There is a lot of confusion out there about refusing a field sobriety test during a traffic stop. A typical situation is when an officer pulls you over for a broken tail light, dark window tints, illegal headlights or speeding. Perhaps the officer might say they smell the odor of alcohol, or the driver’s eyes are red, or even their face is flushed.
Hypothetically, let’s say you were in this situation. You are coming back from a bar and you have had a couple beers so there is alcohol coming from your breath. After pulling you over, the officer has some suspicion that you drank and asks you to take a field sobriety test.
Do you have to take the field sobriety test?
Know Your Rights
First and foremost, if you are alleged to committing a crime, you do not want to give away any evidence or information away that confirms you have committed a crime. You will want to refuse to partake in any tests that could potentially be used as evidence against you to confirm any allegations that you have committed a crime.
Your decision on whether or not to take a field sobriety test is completely voluntary. This is true for every state in the United States.
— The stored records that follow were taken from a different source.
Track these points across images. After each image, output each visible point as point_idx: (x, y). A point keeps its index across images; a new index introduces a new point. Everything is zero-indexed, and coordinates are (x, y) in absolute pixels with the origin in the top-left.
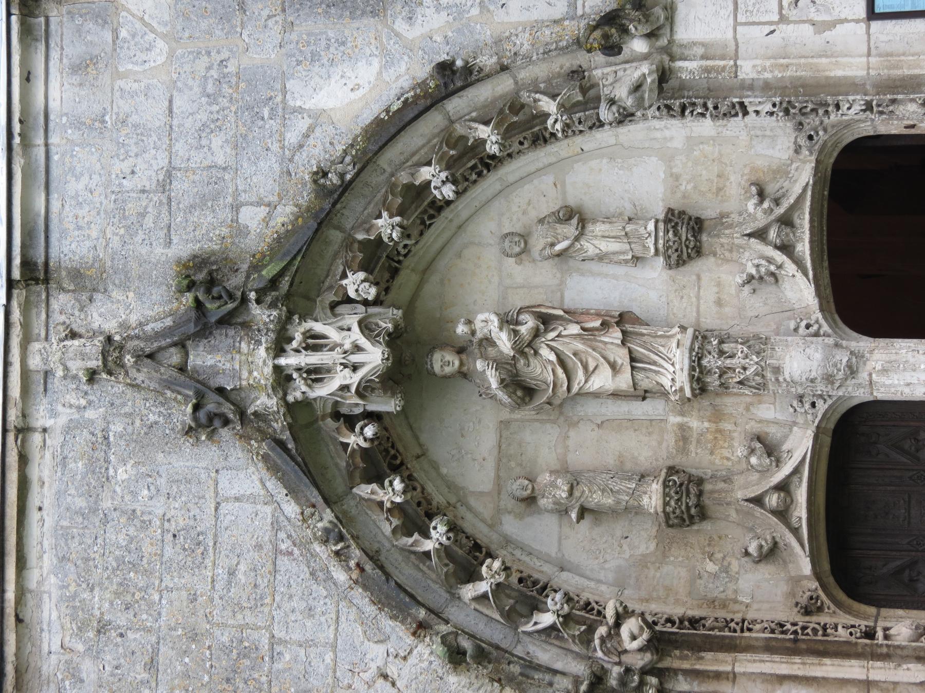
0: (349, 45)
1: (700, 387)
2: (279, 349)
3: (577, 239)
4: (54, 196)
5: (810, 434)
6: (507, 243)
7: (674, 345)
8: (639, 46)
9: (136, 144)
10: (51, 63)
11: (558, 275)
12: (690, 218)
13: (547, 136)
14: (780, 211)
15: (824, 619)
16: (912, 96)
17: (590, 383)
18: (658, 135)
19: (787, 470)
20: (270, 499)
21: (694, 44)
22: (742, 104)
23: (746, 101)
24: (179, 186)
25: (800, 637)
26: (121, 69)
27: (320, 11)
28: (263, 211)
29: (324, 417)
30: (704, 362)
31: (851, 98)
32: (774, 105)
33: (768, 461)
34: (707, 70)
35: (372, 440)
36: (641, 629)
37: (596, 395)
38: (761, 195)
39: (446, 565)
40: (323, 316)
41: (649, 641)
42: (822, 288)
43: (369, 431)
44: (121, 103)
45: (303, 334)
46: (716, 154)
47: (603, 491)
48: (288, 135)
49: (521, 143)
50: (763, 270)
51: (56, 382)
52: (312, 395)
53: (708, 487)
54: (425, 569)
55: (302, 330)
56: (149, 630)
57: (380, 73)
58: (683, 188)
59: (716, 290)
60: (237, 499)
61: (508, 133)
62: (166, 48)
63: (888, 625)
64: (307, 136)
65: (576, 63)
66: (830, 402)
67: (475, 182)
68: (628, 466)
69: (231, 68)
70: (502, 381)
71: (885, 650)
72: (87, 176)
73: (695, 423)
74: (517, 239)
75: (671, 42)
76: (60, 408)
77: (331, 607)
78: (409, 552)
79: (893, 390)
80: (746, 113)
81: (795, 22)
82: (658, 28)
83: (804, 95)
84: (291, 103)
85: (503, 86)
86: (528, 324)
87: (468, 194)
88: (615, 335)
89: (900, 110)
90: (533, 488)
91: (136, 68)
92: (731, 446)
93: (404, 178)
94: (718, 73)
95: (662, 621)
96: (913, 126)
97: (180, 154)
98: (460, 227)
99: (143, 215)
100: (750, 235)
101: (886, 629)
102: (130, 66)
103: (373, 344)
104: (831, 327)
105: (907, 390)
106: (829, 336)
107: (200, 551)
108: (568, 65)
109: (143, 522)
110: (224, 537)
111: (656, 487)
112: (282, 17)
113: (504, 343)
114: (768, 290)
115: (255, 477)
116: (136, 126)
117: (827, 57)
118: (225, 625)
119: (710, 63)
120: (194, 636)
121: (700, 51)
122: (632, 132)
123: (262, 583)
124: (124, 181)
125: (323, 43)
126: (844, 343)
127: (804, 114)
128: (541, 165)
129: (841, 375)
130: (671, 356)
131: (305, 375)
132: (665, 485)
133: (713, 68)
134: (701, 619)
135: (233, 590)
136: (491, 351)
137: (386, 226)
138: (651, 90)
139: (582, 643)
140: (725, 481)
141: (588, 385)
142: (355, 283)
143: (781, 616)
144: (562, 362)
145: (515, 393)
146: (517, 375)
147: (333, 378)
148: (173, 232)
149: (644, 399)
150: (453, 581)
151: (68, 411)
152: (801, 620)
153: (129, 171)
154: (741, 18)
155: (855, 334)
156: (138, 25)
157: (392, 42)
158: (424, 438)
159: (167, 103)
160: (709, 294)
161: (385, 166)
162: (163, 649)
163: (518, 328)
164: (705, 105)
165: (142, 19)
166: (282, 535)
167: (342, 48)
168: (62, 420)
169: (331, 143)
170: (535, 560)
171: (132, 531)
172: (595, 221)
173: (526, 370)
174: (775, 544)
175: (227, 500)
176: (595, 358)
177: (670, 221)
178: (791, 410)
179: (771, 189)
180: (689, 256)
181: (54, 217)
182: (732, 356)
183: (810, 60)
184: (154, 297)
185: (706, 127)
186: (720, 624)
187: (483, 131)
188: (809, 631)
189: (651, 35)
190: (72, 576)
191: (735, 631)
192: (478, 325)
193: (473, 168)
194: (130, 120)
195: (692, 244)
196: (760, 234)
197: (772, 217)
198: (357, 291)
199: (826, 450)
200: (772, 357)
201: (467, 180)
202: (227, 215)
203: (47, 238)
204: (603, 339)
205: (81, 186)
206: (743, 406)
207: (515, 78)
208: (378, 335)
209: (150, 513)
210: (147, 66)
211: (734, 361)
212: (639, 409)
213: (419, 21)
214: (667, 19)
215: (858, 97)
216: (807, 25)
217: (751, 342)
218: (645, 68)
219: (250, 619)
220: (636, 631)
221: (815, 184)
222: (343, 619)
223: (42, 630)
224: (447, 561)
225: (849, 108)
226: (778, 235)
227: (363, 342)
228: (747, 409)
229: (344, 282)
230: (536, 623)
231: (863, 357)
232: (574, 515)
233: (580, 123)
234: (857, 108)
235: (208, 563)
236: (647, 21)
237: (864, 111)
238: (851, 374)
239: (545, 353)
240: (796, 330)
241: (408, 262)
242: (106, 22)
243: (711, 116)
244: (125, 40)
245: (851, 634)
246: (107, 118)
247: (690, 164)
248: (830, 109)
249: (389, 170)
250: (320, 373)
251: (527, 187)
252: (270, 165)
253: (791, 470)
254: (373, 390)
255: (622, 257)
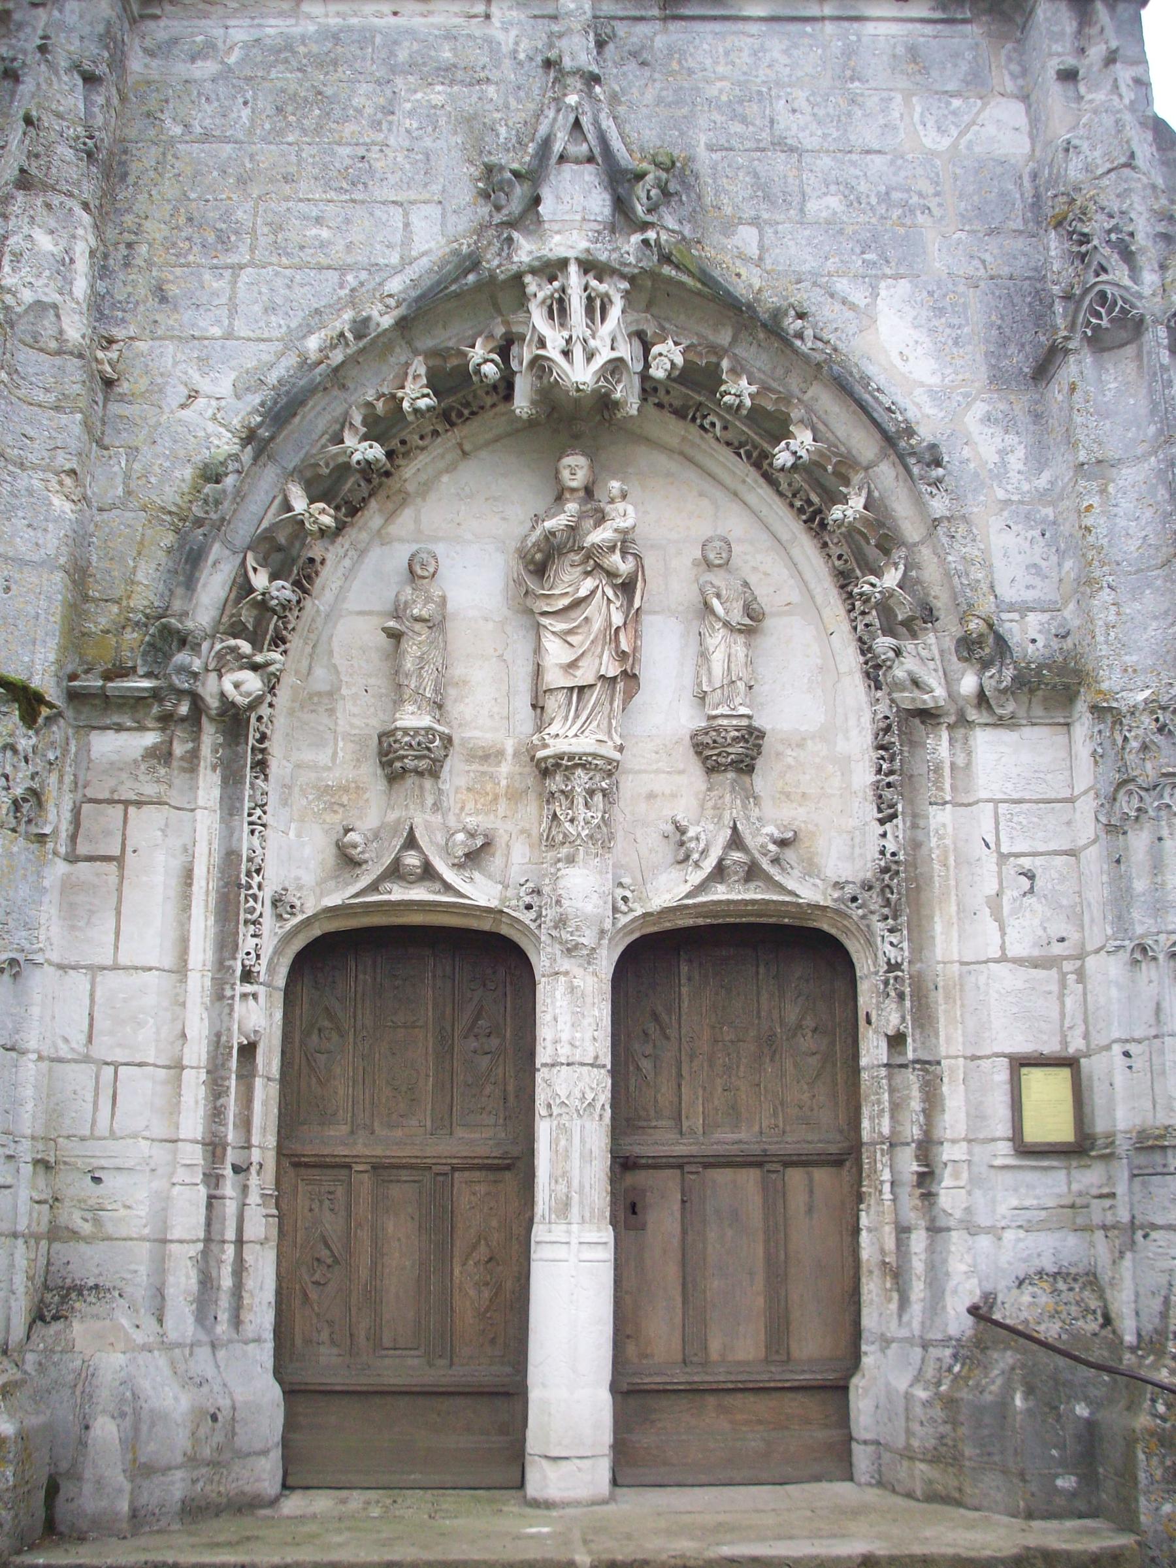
0: (955, 350)
1: (546, 769)
2: (588, 266)
3: (726, 624)
4: (764, 27)
5: (494, 904)
6: (718, 544)
7: (600, 737)
8: (968, 684)
9: (828, 115)
10: (918, 26)
11: (681, 608)
12: (753, 759)
13: (849, 588)
14: (765, 864)
15: (268, 921)
16: (908, 1017)
17: (552, 637)
18: (852, 722)
19: (450, 876)
20: (407, 262)
21: (969, 754)
22: (894, 816)
23: (899, 821)
24: (780, 163)
25: (243, 892)
26: (914, 99)
27: (993, 318)
28: (754, 252)
29: (506, 323)
30: (579, 772)
31: (905, 945)
32: (893, 854)
33: (460, 853)
34: (938, 769)
35: (478, 371)
36: (249, 694)
37: (538, 649)
38: (783, 843)
39: (327, 465)
40: (630, 318)
41: (233, 704)
42: (671, 916)
43: (489, 369)
44: (876, 99)
45: (607, 295)
46: (829, 791)
47: (421, 658)
48: (845, 281)
49: (840, 557)
50: (693, 845)
51: (544, 26)
52: (533, 306)
53: (428, 783)
54: (323, 441)
55: (611, 292)
56: (250, 132)
57: (922, 384)
58: (789, 752)
59: (664, 785)
60: (407, 225)
61: (852, 534)
62: (941, 148)
63: (262, 998)
64: (844, 302)
65: (942, 614)
66: (533, 926)
67: (792, 505)
68: (452, 692)
69: (921, 219)
70: (553, 534)
71: (228, 993)
72: (788, 61)
73: (505, 769)
74: (724, 555)
75: (970, 724)
76: (514, 32)
77: (276, 334)
78: (344, 421)
79: (549, 1001)
80: (882, 822)
81: (1000, 873)
82: (989, 707)
83: (908, 889)
84: (883, 284)
85: (911, 530)
86: (624, 567)
87: (776, 498)
88: (612, 669)
89: (891, 1005)
90: (424, 578)
91: (917, 117)
92: (477, 812)
93: (796, 413)
94: (935, 783)
95: (263, 728)
96: (869, 1022)
97: (818, 162)
98: (736, 494)
99: (744, 121)
100: (735, 828)
101: (255, 996)
102: (918, 109)
103: (596, 372)
104: (625, 926)
105: (548, 1017)
106: (614, 924)
107: (345, 185)
108: (939, 605)
109: (380, 123)
110: (360, 211)
111: (426, 721)
112: (985, 275)
113: (599, 536)
114: (665, 852)
115: (433, 244)
116: (849, 115)
117: (958, 913)
118: (256, 215)
119: (947, 772)
120: (243, 182)
121: (961, 761)
122: (855, 687)
123: (307, 255)
124: (783, 102)
125: (956, 321)
126: (605, 942)
127: (882, 890)
128: (812, 586)
129: (565, 936)
130: (587, 733)
131: (556, 295)
132: (428, 730)
133: (942, 776)
134: (266, 776)
135: (297, 222)
136: (588, 523)
137: (740, 390)
138: (913, 699)
139: (233, 625)
140: (435, 804)
141: (549, 635)
142: (668, 355)
143: (270, 870)
144: (577, 604)
145: (539, 550)
146: (560, 554)
147: (554, 328)
148: (724, 153)
149: (534, 706)
150: (308, 474)
151: (511, 41)
152: (267, 894)
153: (796, 106)
154: (1002, 807)
155: (616, 957)
156: (966, 119)
157: (960, 398)
158: (483, 454)
159: (877, 148)
160: (661, 784)
161: (810, 394)
162: (229, 148)
163: (618, 552)
164: (891, 772)
165: (974, 123)
166: (364, 275)
167: (950, 342)
168: (500, 36)
169: (836, 329)
170: (339, 583)
171: (368, 111)
172: (748, 645)
173: (567, 563)
174: (358, 864)
175: (406, 214)
176: (582, 643)
177: (751, 734)
178: (522, 881)
179: (789, 855)
180: (708, 758)
181: (740, 26)
182: (587, 805)
183: (953, 892)
184: (647, 131)
185: (864, 776)
186: (259, 797)
187: (857, 503)
188: (251, 903)
189: (982, 699)
190: (315, 49)
191: (250, 815)
192: (620, 506)
193: (809, 502)
194: (856, 108)
195: (721, 760)
196: (736, 841)
197: (757, 855)
198: (660, 354)
199: (474, 924)
200: (587, 853)
201: (794, 496)
202: (748, 213)
203: (715, 18)
204: (606, 653)
205: (776, 54)
206: (527, 826)
207: (922, 542)
208: (606, 380)
209: (390, 130)
210: (920, 127)
211: (581, 807)
212: (523, 702)
213: (986, 430)
214: (1001, 718)
215: (906, 954)
216: (996, 887)
217: (604, 829)
218: (940, 692)
219: (262, 241)
220: (244, 688)
221: (799, 905)
222: (262, 346)
223: (253, 18)
224: (332, 465)
225: (891, 944)
226: (735, 862)
227: (599, 362)
228: (522, 831)
229: (670, 342)
230: (255, 570)
231: (589, 963)
232: (391, 624)
233: (867, 625)
234: (892, 954)
235: (332, 195)
236: (1000, 691)
237: (889, 963)
238: (568, 950)
239: (588, 585)
240: (620, 885)
241: (694, 430)
242: (968, 83)
243: (878, 781)
244: (948, 104)
245: (248, 954)
246: (857, 84)
247: (817, 760)
248: (890, 921)
249: (806, 398)
250: (559, 317)
251: (786, 572)
252: (808, 262)
253: (449, 880)
254: (540, 378)
255: (704, 679)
It should also be noted that field sobriety test results are completely subjective. If an officer truly believes you are impaired and under the influence, his analysis of your field sobriety tests will be heavily biased. The field sobriety test results are all based on or influenced by personal feelings, tastes, or opinions of the officer. The officer’s conviction that you are guilty will subconsciously influence his perception of your performance on the field sobriety test.
Also, these field sobriety tests are difficult to pass even if you are sober. If you are sober, you could fail the field sobriety tests, and only be cleared up after you are arrested and take a breath test.
The results of the field sobriety test will all point to the consensus that you are intoxicated and not that they are difficult tests. In short, you have little to gain by completing the field sobriety test and a lot to lose if you fail it.
The most common misconception to refusing a field sobriety test or a breath test is that if you are to refuse the tests, you would then have your license suspended for a year. This only applies for the post-arrest blood or breath test. If you refuse to take a breath test after you are arrested, you will get your license suspended.
Remember, the best policy is to have no alcohol in your system.
If you are alleged to be driving under the influence, one of the best things you can do for yourself pre-arrest is to refuse to take any field sobriety tests, remain silent or to ask to talk to your lawyer. You do have the right to remain silent. Everything you say or do will be used against you in the court of law.
The police officer may insist that you have to take the field sobriety test and may get angry for you not cooperating but it is your constitutional right to remain silent and decline the field sobriety test during a traffic stop.
However, if the officer obtains enough probable cause by showing that you cannot complete the field sobriety test or if you blow over a .08 on a breathalyzer, the officer will have probable cause to arrest you for a DUI. Under the “implied consent” laws of all states, the officer will require you to submit to a blood or breath test to determine the amount of alcohol in your body. If you refuse the test after you are arrested, you will get your license suspended.
There is no penalty for refusing to partake in a field sobriety test at a traffic stop. You will probably get arrested for a stench of alcohol, slurred speech or an open container in the vehicle but that will probably happen anyways. You do not want to give any more superfluous evidence to confirm any criminal allegations.